Moreover, Mr. Clinton actually coined the term “vast right-wing conspiracy” and sent the press out to investigate us. Friday, her evidence was revealed in a 29-page document. The original document contained 331 pages before being expurgated. Yet a lot can be revealed in 29 pages. There I was, contacting the British journalist Ambrose Evans-Pritchard. He created with my wizardry something called “blowback” that spread everywhere.
Certain shady political “activists” would “feed” my magazine, the American Spectator, steamy stories that eventually found their way into the mainstream media. Why is my telephone not ceaselessly ringing? Why have I not even had a call from the FBI?
Well, maybe now the press realizes that the Clintons’ talk about a media food chain and a vast right-wing conspiracy are a bit fla-fla. As I reported almost 20 years ago, this conspiracy nonsense revealed what the historian Richard Hofstadter had called the “paranoid style of American politics.”
In his day he identified it as occurring on the fringe right. In the 1990s, it appeared on the liberal left, and not on the fringes of the liberal left. The Clintons had brought it right into the White House. Neither a conservative Republican nor a liberal Democrat had ever brought the paranoid style into the White House. The Clintons did.
Today, all these years later, I am identified as being at the heart of the conspiracy to scandalize the Clintons.

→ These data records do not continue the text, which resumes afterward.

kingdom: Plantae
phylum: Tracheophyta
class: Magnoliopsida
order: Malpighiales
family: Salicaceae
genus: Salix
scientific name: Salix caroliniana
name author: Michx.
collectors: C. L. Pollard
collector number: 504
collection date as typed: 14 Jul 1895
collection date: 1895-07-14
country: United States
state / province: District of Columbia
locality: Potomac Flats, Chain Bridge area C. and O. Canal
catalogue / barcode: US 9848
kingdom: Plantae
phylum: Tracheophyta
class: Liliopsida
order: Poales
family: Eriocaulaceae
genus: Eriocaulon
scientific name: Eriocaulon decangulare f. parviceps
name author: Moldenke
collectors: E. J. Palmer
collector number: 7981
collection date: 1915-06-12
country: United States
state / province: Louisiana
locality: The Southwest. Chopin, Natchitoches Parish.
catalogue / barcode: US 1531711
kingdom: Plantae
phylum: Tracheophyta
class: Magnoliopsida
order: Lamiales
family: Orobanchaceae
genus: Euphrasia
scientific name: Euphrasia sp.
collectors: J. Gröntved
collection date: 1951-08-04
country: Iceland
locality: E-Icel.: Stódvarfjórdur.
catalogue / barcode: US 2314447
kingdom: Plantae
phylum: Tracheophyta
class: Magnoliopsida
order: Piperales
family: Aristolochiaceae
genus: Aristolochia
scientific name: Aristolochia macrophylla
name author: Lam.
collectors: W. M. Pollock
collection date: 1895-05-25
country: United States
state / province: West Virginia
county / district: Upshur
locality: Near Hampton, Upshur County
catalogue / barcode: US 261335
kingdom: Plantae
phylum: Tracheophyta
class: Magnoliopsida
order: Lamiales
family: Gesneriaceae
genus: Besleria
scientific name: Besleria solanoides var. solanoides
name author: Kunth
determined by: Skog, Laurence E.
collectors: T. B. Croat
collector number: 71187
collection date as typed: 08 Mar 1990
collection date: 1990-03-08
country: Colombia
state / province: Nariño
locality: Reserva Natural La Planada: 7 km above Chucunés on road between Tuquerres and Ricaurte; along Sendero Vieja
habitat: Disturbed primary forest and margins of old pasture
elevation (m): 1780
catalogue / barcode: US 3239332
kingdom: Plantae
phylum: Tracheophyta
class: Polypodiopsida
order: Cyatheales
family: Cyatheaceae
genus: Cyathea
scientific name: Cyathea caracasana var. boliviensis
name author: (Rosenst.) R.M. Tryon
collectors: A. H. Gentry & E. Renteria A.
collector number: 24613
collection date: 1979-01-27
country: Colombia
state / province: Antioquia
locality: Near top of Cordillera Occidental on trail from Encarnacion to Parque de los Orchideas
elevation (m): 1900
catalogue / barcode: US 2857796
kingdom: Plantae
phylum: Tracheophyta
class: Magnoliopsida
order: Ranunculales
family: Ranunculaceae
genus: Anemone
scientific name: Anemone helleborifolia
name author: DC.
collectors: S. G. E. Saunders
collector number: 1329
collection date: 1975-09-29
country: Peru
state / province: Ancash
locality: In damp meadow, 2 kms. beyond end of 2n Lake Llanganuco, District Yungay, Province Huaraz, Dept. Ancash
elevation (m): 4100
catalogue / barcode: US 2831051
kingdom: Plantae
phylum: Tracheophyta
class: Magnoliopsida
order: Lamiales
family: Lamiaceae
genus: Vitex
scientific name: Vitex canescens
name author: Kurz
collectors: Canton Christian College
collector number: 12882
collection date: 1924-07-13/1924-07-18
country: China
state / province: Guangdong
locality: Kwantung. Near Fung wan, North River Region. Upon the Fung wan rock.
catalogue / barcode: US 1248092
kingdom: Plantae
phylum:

Why does not someone give me a call and ask me why I did it?
How I got these other people together. Or maybe I was just one of several conspirators. Why am I not asked who our leader was? Perhaps the answer is that mainstream journalism recognizes that there was no conspiracy to bring down the Clintons. They brought all their problems on themselves. All I had to do with the assistance of a few colleagues in the press corps was to report it.
Today, Mrs. Clinton is thinking of running for her husband’s old job. She overcame eight years of scandal in the White House, many of them spent covering up for Bill’s shameless womanizing. How will that play in a campaign featuring the Democrats’ contemporary theme of a “war on women”?
More recently as secretary of state, she bungled her “reset” button with Russia (among other things, confusing it with the Russian word for “overload”). She was apparently asleep at 3 a.m. when terrorists were killing the American ambassador to Libya. Do you remember in the 2008 election when she asked rival candidate Barack Obama what he would do at 3 a.m. in time of crisis?
How long will the American press cover for the Clintons, the shabbiest political dynasty since the Longs of Louisiana?
R. Emmett Tyrrell Jr. is editor in chief of the American Spectator, a senior fellow at the London Center for Policy Research, and the author of “The Death of Liberalism” (Thomas Nelson, 2012).